From 4b45f4720bad3ed4fd07d46094baa44fd10ddc37 Mon Sep 17 00:00:00 2001
From: hongchao <hongchao@msh.team>
Date: Tue, 9 Sep 2025 08:54:52 +0000
Subject: [PATCH] support ctx_len=0

---
 csrc/kernels/splitkv_mla.cu             | 16 ++++++++------
 csrc/kernels_fp8/flash_fwd_mla_kernel.h |  5 +++--
 tests/test_flash_mla.py                 | 28 +++++++++++++++++++++++--
 3 files changed, 39 insertions(+), 10 deletions(-)
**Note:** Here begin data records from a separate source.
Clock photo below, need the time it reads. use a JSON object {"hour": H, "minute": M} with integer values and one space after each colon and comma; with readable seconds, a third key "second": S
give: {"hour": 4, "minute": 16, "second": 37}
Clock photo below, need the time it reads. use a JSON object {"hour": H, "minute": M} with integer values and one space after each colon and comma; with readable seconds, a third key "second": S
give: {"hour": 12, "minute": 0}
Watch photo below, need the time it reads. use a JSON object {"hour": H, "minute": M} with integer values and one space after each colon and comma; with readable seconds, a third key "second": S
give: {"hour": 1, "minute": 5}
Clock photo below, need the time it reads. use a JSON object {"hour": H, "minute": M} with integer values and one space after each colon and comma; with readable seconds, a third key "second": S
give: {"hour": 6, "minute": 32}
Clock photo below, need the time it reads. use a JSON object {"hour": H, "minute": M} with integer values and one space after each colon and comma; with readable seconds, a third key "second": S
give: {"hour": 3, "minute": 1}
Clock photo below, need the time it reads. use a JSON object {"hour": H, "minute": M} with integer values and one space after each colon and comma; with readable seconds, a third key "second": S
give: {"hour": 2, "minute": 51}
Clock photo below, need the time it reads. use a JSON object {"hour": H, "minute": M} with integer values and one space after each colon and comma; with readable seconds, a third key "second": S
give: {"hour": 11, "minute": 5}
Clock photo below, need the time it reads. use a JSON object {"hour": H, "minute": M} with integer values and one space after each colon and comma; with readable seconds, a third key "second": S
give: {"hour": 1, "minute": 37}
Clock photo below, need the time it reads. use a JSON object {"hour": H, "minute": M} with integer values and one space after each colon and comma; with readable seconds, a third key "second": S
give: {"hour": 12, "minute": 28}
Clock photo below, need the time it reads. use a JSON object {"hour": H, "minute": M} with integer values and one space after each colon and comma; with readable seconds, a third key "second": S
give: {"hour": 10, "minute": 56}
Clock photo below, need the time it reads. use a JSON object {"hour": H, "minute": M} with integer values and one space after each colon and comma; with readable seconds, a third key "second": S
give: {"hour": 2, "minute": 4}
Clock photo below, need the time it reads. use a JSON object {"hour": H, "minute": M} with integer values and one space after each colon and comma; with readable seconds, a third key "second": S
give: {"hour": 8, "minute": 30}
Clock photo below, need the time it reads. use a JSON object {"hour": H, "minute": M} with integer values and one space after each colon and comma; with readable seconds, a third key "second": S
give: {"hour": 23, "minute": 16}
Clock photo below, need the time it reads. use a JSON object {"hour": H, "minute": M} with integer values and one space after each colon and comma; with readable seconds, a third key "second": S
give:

diff --git a/csrc/kernels/splitkv_mla.cu b/csrc/kernels/splitkv_mla.cu
index 03a208b..e75a3b0 100644
--- a/csrc/kernels/splitkv_mla.cu
+++ b/csrc/kernels/splitkv_mla.cu
@@ -1035,6 +1035,7 @@ flash_fwd_splitkv_mla_kernel(__grid_constant__ const Flash_fwd_mla_params params
         int seqlen_k = __ldg(params.seqlens_k_ptr + batch_idx);
         const int start_block_idx = batch_idx == begin_idx ? begin_seqlen / kBlockN : 0;
         int end_block_idx = batch_idx == end_idx ? cute::ceil_div(end_seqlen, kBlockN) : cute::ceil_div(seqlen_k, kBlockN);
+        int n_block = end_block_idx - 1;
         const bool is_no_split = start_block_idx == 0 && end_block_idx == cute::ceil_div(seqlen_k, kBlockN);
         
         int rRightBorderForQSeq[2];
@@ -1083,10 +1084,12 @@ flash_fwd_splitkv_mla_kernel(__grid_constant__ const Flash_fwd_mla_params params
         >{});
 
         // Copy K0 and K1
-        launch_kv_tiles_copy_tma<0, 9>(tma_gK(_, _, __ldg(block_table_ptr + start_block_idx)), sK0, tma_params.tma_K, barriers_K0, threadIdx.x);
-        if (start_block_idx+1 < end_block_idx) {
-            launch_kv_tiles_copy_tma<4, 9>(tma_gK(_, _, __ldg(block_table_ptr + start_block_idx+1)), sK1, tma_params.tma_K, barriers_K1, threadIdx.x);
-            launch_kv_tiles_copy_tma<0, 4>(tma_gK(_, _, __ldg(block_table_ptr + start_block_idx+1)), sK1, tma_params.tma_K, barriers_K1, threadIdx.x);
+        if (n_block >= start_block_idx) {
+            launch_kv_tiles_copy_tma<0, 9>(tma_gK(_, _, __ldg(block_table_ptr + start_block_idx)), sK0, tma_params.tma_K, barriers_K0, threadIdx.x);
+            if (start_block_idx+1 < end_block_idx) {
+                launch_kv_tiles_copy_tma<4, 9>(tma_gK(_, _, __ldg(block_table_ptr + start_block_idx+1)), sK1, tma_params.tma_K, barriers_K1, threadIdx.x);
+                launch_kv_tiles_copy_tma<0, 4>(tma_gK(_, _, __ldg(block_table_ptr + start_block_idx+1)), sK1, tma_params.tma_K, barriers_K1, threadIdx.x);
+            }
         }
 
         Tensor rO = partition_fragment_C((typename T::TiledMMA_PV_LocalP){}, Shape<Int<T::BLOCK_SIZE_M>, Int<T::HEAD_DIM_V / 2>>{});	// ((2, 2, 32), 1, 1)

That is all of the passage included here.